From April 1, 2016, till September 30, 2019, there was a Marginal Cost of Fund Based Lending (MCLR) system to calculate the interest rates of loans. However, the MCLR system, an internal benchmark system, did not transmit benefits to the borrowers when the RBI lowered the repo rate. Therefore, w.e.f. October 1, 2019 the banks were obliged to benchmark their floating rate to some external benchmark like repo rate for retail loans, personal loans, and loans to MSMEs. The same is not the case for NBFC-MFIs, and the Document recommends that it should not be implemented for NBFC-MFIs in the future too. It is a common belief that freedom has to be given to the banks to set their own rates to recoup their costs. This assumes importance for the NBFC-MFIs as they are generally not allowed to take deposits, and therefore to advance loans, they largely depend on funding by the banks. Further, NBFC-MFIs have higher operating costs due to locational spread, quality of human capital etc. Therefore, due to the peculiar cost structure for NBFC-MFIs, it is prudent, as suggested by the Document, that Board approved policy should be there for deciding the interest rate and there should be no capping of interest rates.

Interest Rate Ceiling

The Document has suggested that there should not be any interest rate ceiling for NBFC-MFIs, which is a departure from the earlier practice. Applying ceilings for interest rates had a host of consequences that would not have been healthy for the growth of the MFI sector. It is a step in the correct direction that the interest rate ceilings have been recommended to be abolished. Some of the problems associated with interest ceilings are discussed below.

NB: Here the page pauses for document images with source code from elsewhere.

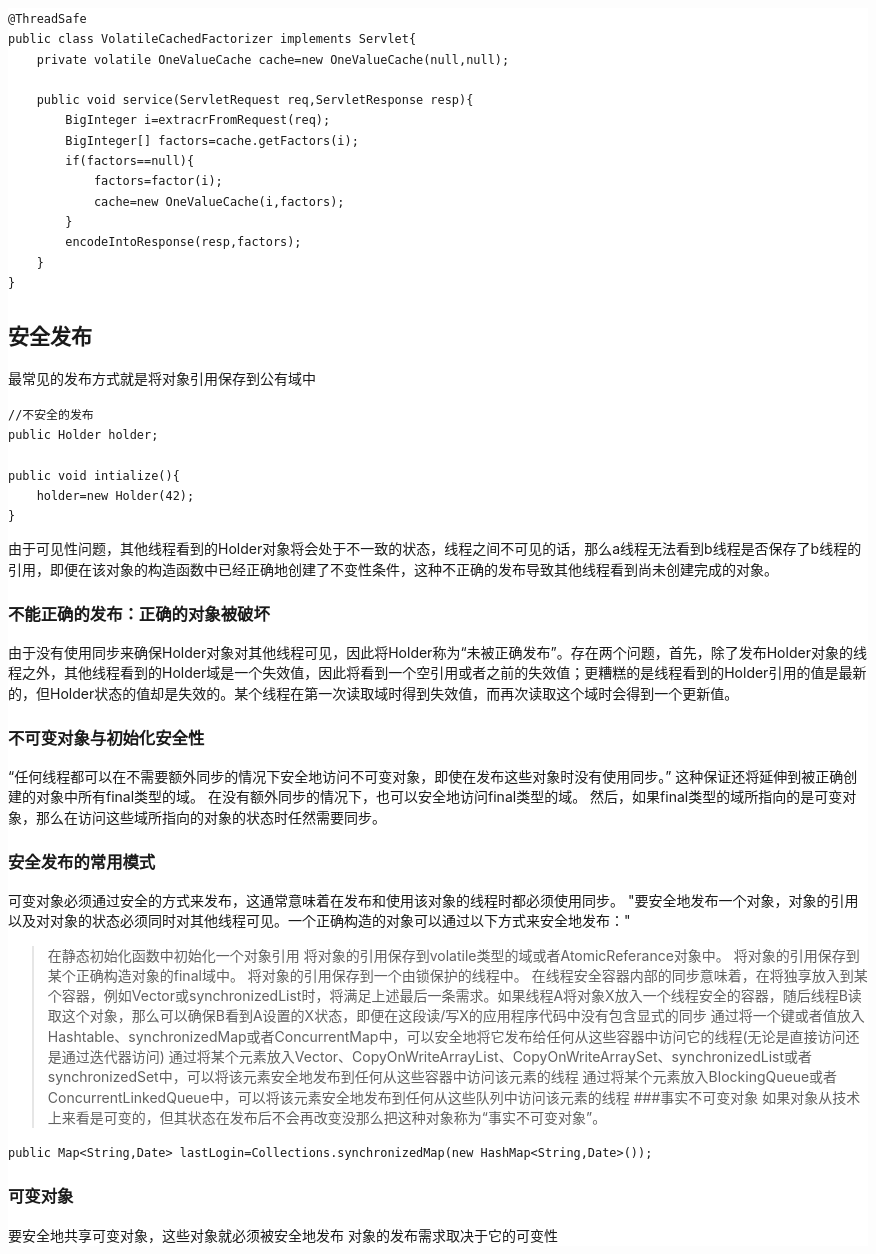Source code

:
 ```
@ThreadSafe
public class VolatileCachedFactorizer implements Servlet{
	private volatile OneValueCache cache=new OneValueCache(null,null);
    
    public void service(ServletRequest req,ServletResponse resp){
    	BigInteger i=extracrFromRequest(req);
        BigInteger[] factors=cache.getFactors(i);
        if(factors==null){
        	factors=factor(i);
            cache=new OneValueCache(i,factors);
        }
        encodeIntoResponse(resp,factors);
    }
}
```
## 安全发布
最常见的发布方式就是将对象引用保存到公有域中
	

```
//不安全的发布
public Holder holder;

public void intialize(){
	holder=new Holder(42);
}
```
由于可见性问题，其他线程看到的Holder对象将会处于不一致的状态，线程之间不可见的话，那么a线程无法看到b线程是否保存了b线程的引用，即便在该对象的构造函数中已经正确地创建了不变性条件，这种不正确的发布导致其他线程看到尚未创建完成的对象。
### 不能正确的发布：正确的对象被破坏
由于没有使用同步来确保Holder对象对其他线程可见，因此将Holder称为“未被正确发布”。存在两个问题，首先，除了发布Holder对象的线程之外，其他线程看到的Holder域是一个失效值，因此将看到一个空引用或者之前的失效值；更糟糕的是线程看到的Holder引用的值是最新的，但Holder状态的值却是失效的。某个线程在第一次读取域时得到失效值，而再次读取这个域时会得到一个更新值。
### 不可变对象与初始化安全性
“任何线程都可以在不需要额外同步的情况下安全地访问不可变对象，即使在发布这些对象时没有使用同步。”
这种保证还将延伸到被正确创建的对象中所有final类型的域。
在没有额外同步的情况下，也可以安全地访问final类型的域。
然后，如果final类型的域所指向的是可变对象，那么在访问这些域所指向的对象的状态时任然需要同步。
### 安全发布的常用模式
可变对象必须通过安全的方式来发布，这通常意味着在发布和使用该对象的线程时都必须使用同步。
"要安全地发布一个对象，对象的引用以及对对象的状态必须同时对其他线程可见。一个正确构造的对象可以通过以下方式来安全地发布："

>在静态初始化函数中初始化一个对象引用
>将对象的引用保存到volatile类型的域或者AtomicReferance对象中。
>将对象的引用保存到某个正确构造对象的final域中。
>将对象的引用保存到一个由锁保护的线程中。
>在线程安全容器内部的同步意味着，在将独享放入到某个容器，例如Vector或synchronizedList时，将满足上述最后一条需求。如果线程A将对象X放入一个线程安全的容器，随后线程B读取这个对象，那么可以确保B看到A设置的X状态，即便在这段读/写X的应用程序代码中没有包含显式的同步
>通过将一个键或者值放入Hashtable、synchronizedMap或者ConcurrentMap中，可以安全地将它发布给任何从这些容器中访问它的线程(无论是直接访问还是通过迭代器访问)
>通过将某个元素放入Vector、CopyOnWriteArrayList、CopyOnWriteArraySet、synchronizedList或者synchronizedSet中，可以将该元素安全地发布到任何从这些容器中访问该元素的线程
>通过将某个元素放入BlockingQueue或者ConcurrentLinkedQueue中，可以将该元素安全地发布到任何从这些队列中访问该元素的线程
>###事实不可变对象
>如果对象从技术上来看是可变的，但其状态在发布后不会再改变没那么把这种对象称为“事实不可变对象”。
```
public Map<String,Date> lastLogin=Collections.synchronizedMap(new HashMap<String,Date>());
```
### 可变对象
要安全地共享可变对象，这些对象就必须被安全地发布
对象的发布需求取决于它的可变性
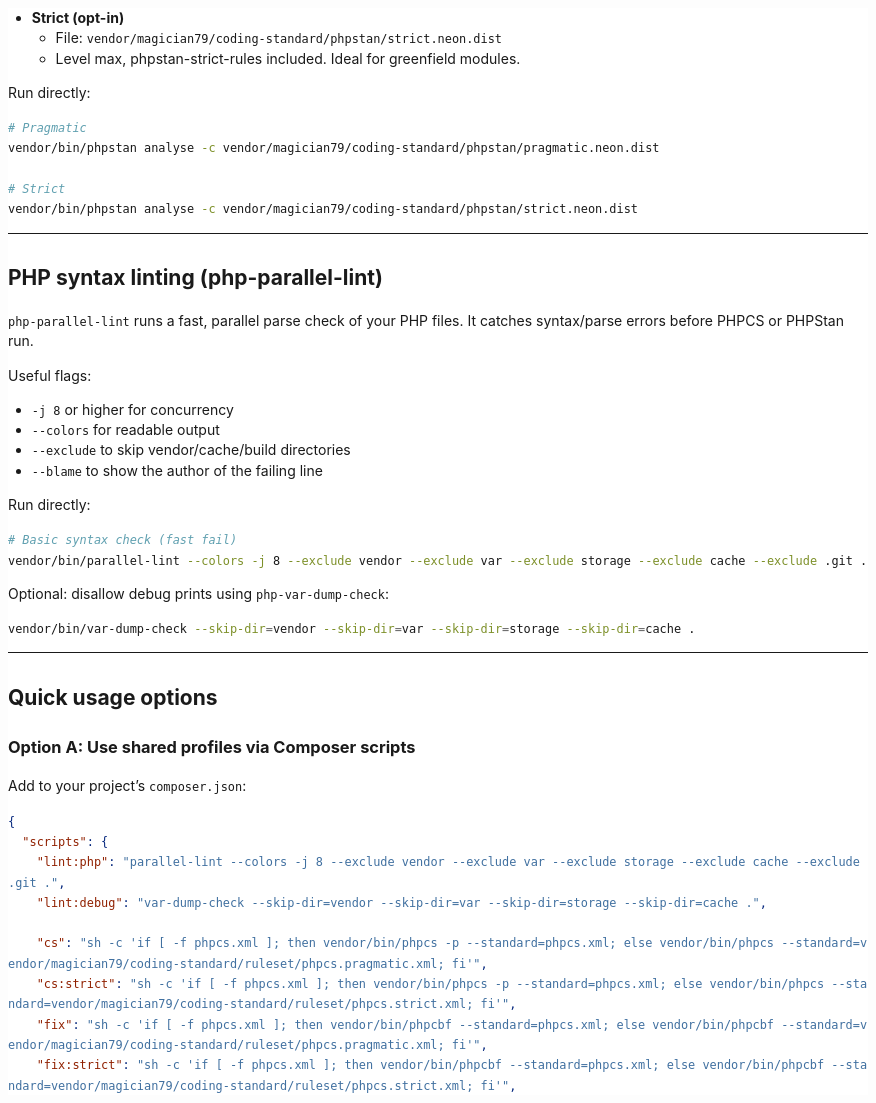 - **Strict (opt-in)**
  - File: `vendor/magician79/coding-standard/phpstan/strict.neon.dist`
  - Level max, phpstan-strict-rules included. Ideal for greenfield modules.

Run directly:

```bash
# Pragmatic
vendor/bin/phpstan analyse -c vendor/magician79/coding-standard/phpstan/pragmatic.neon.dist

# Strict
vendor/bin/phpstan analyse -c vendor/magician79/coding-standard/phpstan/strict.neon.dist
```

---

## PHP syntax linting (php-parallel-lint)

`php-parallel-lint` runs a fast, parallel parse check of your PHP files. It catches syntax/parse errors before PHPCS or PHPStan run.

Useful flags:
- `-j 8` or higher for concurrency
- `--colors` for readable output
- `--exclude` to skip vendor/cache/build directories
- `--blame` to show the author of the failing line

Run directly:

```bash
# Basic syntax check (fast fail)
vendor/bin/parallel-lint --colors -j 8 --exclude vendor --exclude var --exclude storage --exclude cache --exclude .git .
```

Optional: disallow debug prints using `php-var-dump-check`:

```bash
vendor/bin/var-dump-check --skip-dir=vendor --skip-dir=var --skip-dir=storage --skip-dir=cache .
```

---

## Quick usage options

### Option A: Use shared profiles via Composer scripts

Add to your project’s `composer.json`:

```json
{
  "scripts": {
    "lint:php": "parallel-lint --colors -j 8 --exclude vendor --exclude var --exclude storage --exclude cache --exclude .git .",
    "lint:debug": "var-dump-check --skip-dir=vendor --skip-dir=var --skip-dir=storage --skip-dir=cache .",

    "cs": "sh -c 'if [ -f phpcs.xml ]; then vendor/bin/phpcs -p --standard=phpcs.xml; else vendor/bin/phpcs --standard=vendor/magician79/coding-standard/ruleset/phpcs.pragmatic.xml; fi'",
    "cs:strict": "sh -c 'if [ -f phpcs.xml ]; then vendor/bin/phpcs -p --standard=phpcs.xml; else vendor/bin/phpcs --standard=vendor/magician79/coding-standard/ruleset/phpcs.strict.xml; fi'",
    "fix": "sh -c 'if [ -f phpcs.xml ]; then vendor/bin/phpcbf --standard=phpcs.xml; else vendor/bin/phpcbf --standard=vendor/magician79/coding-standard/ruleset/phpcs.pragmatic.xml; fi'",
    "fix:strict": "sh -c 'if [ -f phpcs.xml ]; then vendor/bin/phpcbf --standard=phpcs.xml; else vendor/bin/phpcbf --standard=vendor/magician79/coding-standard/ruleset/phpcs.strict.xml; fi'", 

```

First, the NBFC-MFIs can increase non-interest charges to recoup their costs. This will reduce transparency and make it more difficult for the small borrowers to avail loans who already have less financial awareness. Second, NBFC-MFIs may also reduce credit extensions to high-risk borrowers i.e., small borrowers, as low-interest rates would restrict them in advancing risky loans. Third, the microfinance lenders generally expand the customer segment by the profits; therefore, low interest rate may cause reduced lending due to decreased profits. A natural way to bring down the interest rates of the NBFC-MFIs would be to increase competition by opening new branches.


The Document includes necessary changes; however, there is an urgent need to consolidate credit profiles by reinforcing credit bureaus and making them readily available to lenders for assessment policies to function. Further, deepening the reach of financial literacy programs will instill financial discipline and save unnecessary costs for micro-lenders. The Document is an essential step by the RBI, and rather anticipatory.